The commutative law allows change in position of AND or OR variables. There are two commutative laws.
(i) A + B = B + A
Thus, the order in which the variables are ORed is immaterial.
(ii) A ⋅ B = B ⋅ A
Thus, the order in which the variables are ANDed is immaterial.
This law can be extended to any number of variables.
Associative Laws
The associative law allows grouping of variables. There are two associative laws
(i) (A + B) + C = A + (B + C)
Thus, the way the variables are grouped and ORed is immaterial.
(ii) (A ⋅ B) ⋅ C = A ⋅ (B ⋅ C)
Thus, the way the variables are grouped and ANDed is immaterial.

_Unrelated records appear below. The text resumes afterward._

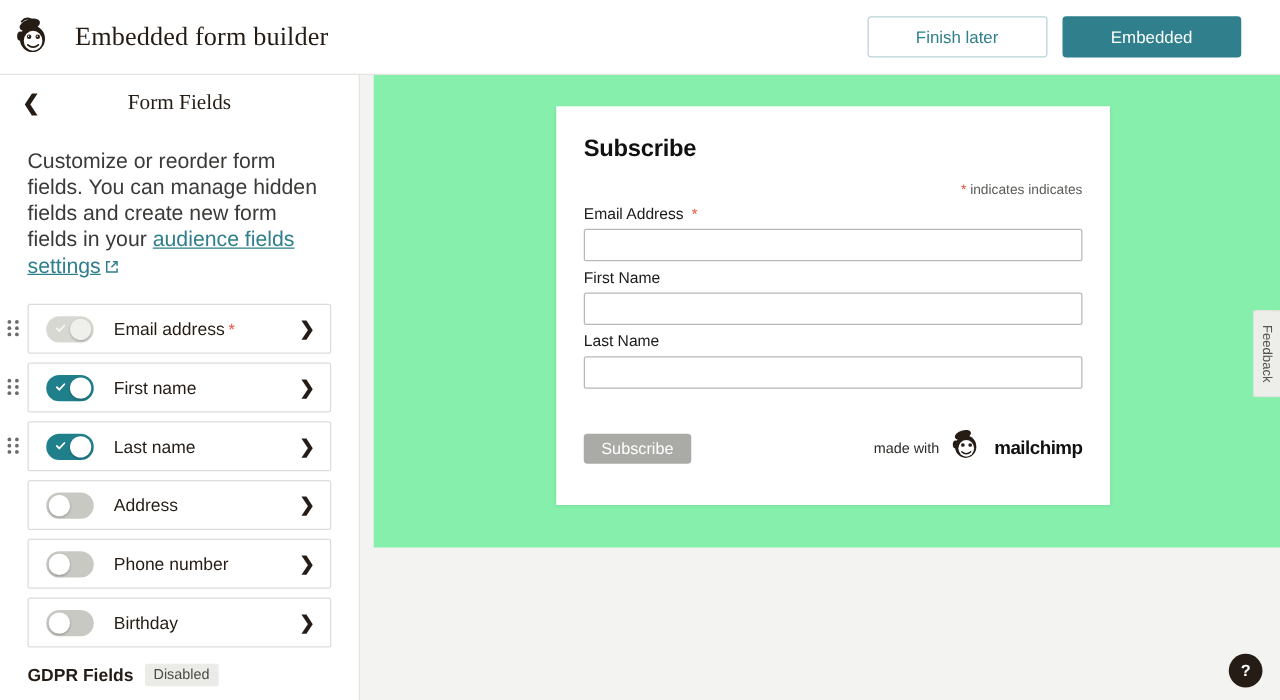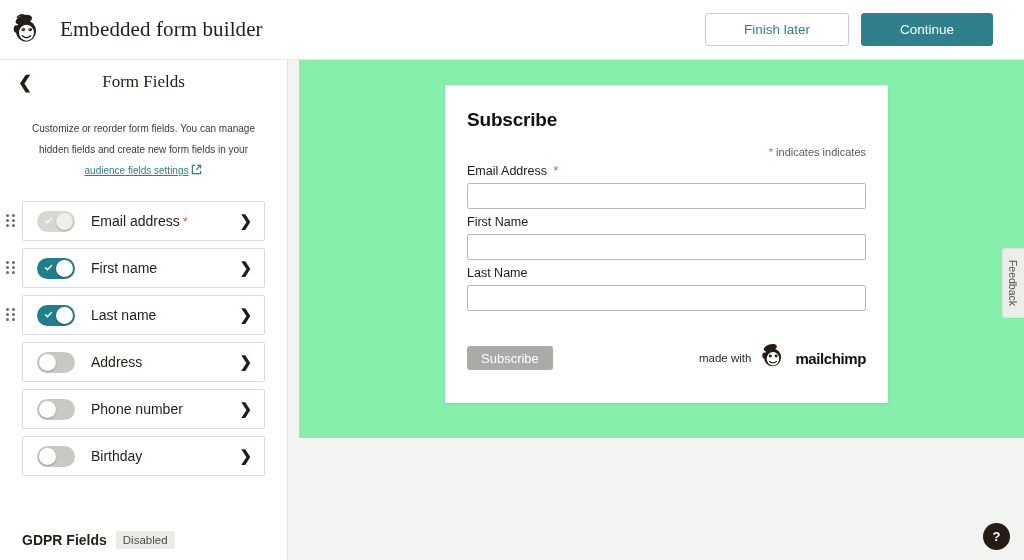--- a/index.html
+++ b/index.html
@@ -195,7 +195,7 @@
     </div>
     <div class="topbar-actions">
       <div class="btn btn-outline">Finish later</div>
-      <div class="btn btn-primary">Continue</div>
+      <div class="btn btn-primary">Embedded</div>
     </div>
   </div>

This law can be extended to any number of variables.
Distributive Laws
The distributive law allows factoring or multiplying out of expressions. There are two distributive
laws.
(i) A(B + C) = AB + AC
(ii) A + BC = (A + B) (A + C)
This law is applicable for single variable as well as a combination of variables.
Idempotent Laws
Idempotent means the same value. There are two Idempotent laws
(i) A ⋅ A = A
i.e., ANDing of a variable with itself is equal to that variable only.
(ii) A + A = A
i.e., ORing of a variable with itself is equal to that variable only.
Absorption Laws
There are two absorption laws
(i) A + AB = A(1 + B) = A (ii)A (A + B) = A
Involutory Law
This law states that, for any variable ‘A’
A = (A′)′ = A